Niemiecka prasa: Benedykt XVI zjednał sobie sympatię Amerykanów
Zdaniem komentatorów, zakończona wczoraj pielgrzymka do USA była jedną z najtrudniejszych dotychczas podróży papieża, a jednocześnie jednym z jego największych sukcesów.
2008-04-21, 11:24
Niemiecka prasa uważa, że Benedykt XVI zjednał sobie sympatię Amerykanów. Zdaniem komentatorów, zakończona wczoraj pielgrzymka do USA była jedną z najtrudniejszych dotychczas podróży papieża, a jednocześnie jednym z jego największych sukcesów.
Niemieckie dzienniki są pod wrażeniem serdeczności, z jaką Benedykt XVI został przyjęty w Stanach Zjednoczonych. „Frankfurter Allgemeine Zeitung” ocenia, że papież mógł czuć się jak w domu. „Süddeutsche Zeitung” napisała: „Przybył jako pielgrzym, a wyjeżdża niczym gwiazda muzyki pop”. A stołeczny „Der Tagesspiegel” zatytułował komentarz „Ameryka leży Benedyktowi u stóp”.

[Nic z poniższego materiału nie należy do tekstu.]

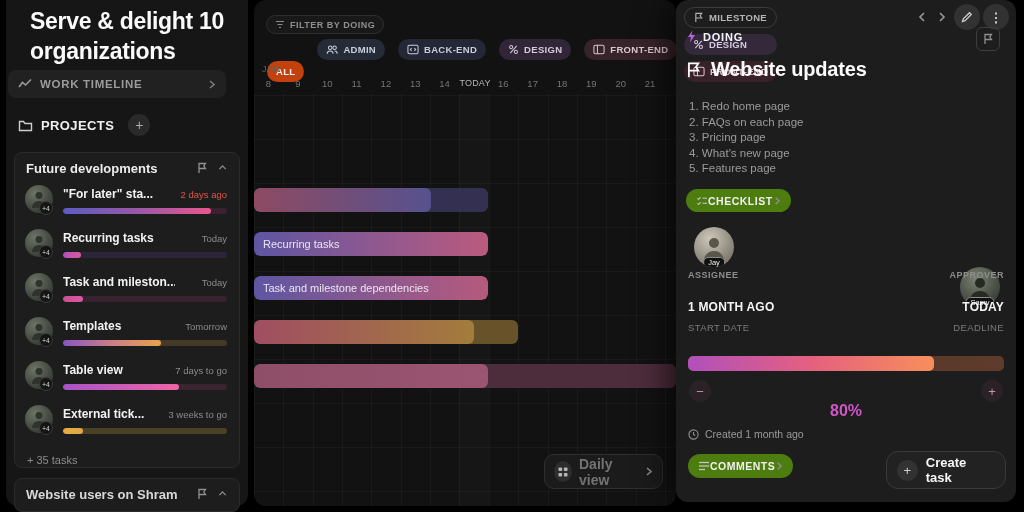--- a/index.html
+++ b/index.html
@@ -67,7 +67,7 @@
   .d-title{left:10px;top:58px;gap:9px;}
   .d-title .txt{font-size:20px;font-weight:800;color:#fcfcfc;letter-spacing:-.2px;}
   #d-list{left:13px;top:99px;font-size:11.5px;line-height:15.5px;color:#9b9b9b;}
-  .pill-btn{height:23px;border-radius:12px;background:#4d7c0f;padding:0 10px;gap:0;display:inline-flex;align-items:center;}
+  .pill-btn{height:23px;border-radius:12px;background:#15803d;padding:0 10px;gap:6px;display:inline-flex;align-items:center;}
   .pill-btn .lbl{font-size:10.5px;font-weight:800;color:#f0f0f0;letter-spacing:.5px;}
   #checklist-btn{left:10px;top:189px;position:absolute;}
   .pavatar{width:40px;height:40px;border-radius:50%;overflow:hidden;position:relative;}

Popularność papieża berliński dziennik tłumaczy poszukiwaniem przez Amerykanów moralnego autorytetu po dwóch kadencjach rządów George’a Busha. Gazeta z Frankfurtu twierdzi, że papież zyskał szacunek i sympatię przede wszystkim dzięki pełnemu współczucia dla ofiar podejściu do skandalu pedofilskiego w amerykańskim Kościele.

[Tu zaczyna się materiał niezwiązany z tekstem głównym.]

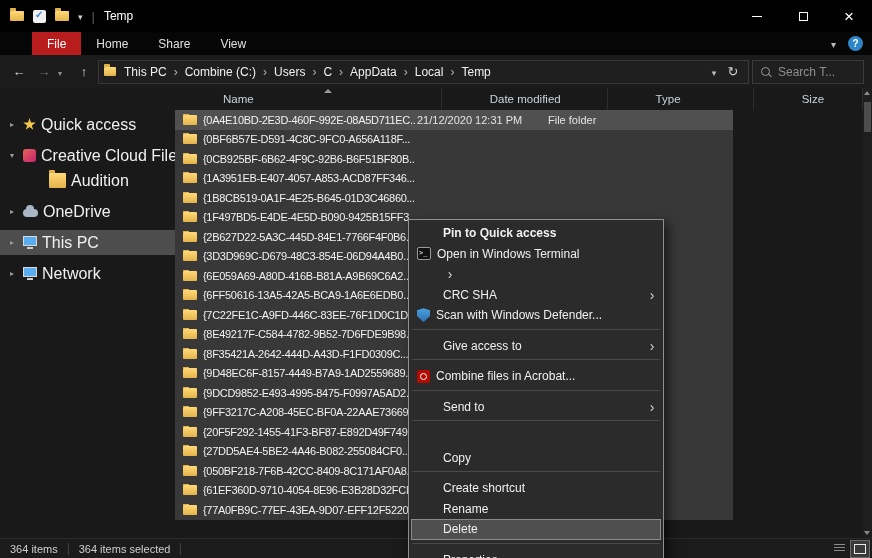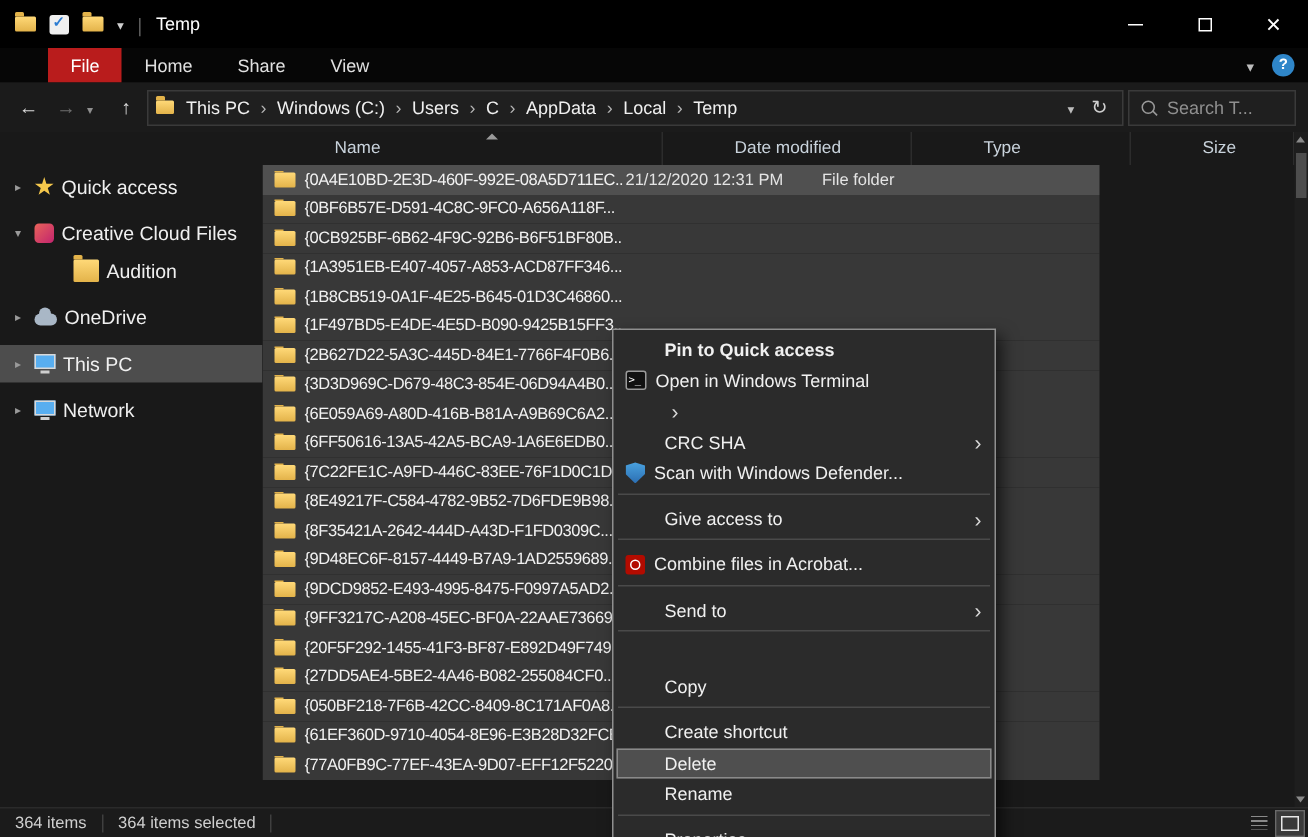--- a/index.html
+++ b/index.html
@@ -171,7 +171,7 @@
           <span class="crumb">This PC</span>
           <span class="crumb-sep">›</span>
 
-          <span class="crumb">Windows (C:)</span>
+          <span class="crumb">Combine (C:)</span>
           <span class="crumb-sep">›</span>
 
           <span class="crumb">Users</span>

„Süddeutsche Zeitung” pisze w tym kontekście, że Benedykt XVI lepiej czuje się jako duchowy opiekun wiernych niż głowa Kościoła, która angażuje się również w konflikty polityczne. A „Die Welt”, przypominając papieskie uwagi na temat swojego niemieckiego pochodzenia, ocenia, że pielgrzymka przysłużyła się nie tylko Kościołowi, ale również Niemcom.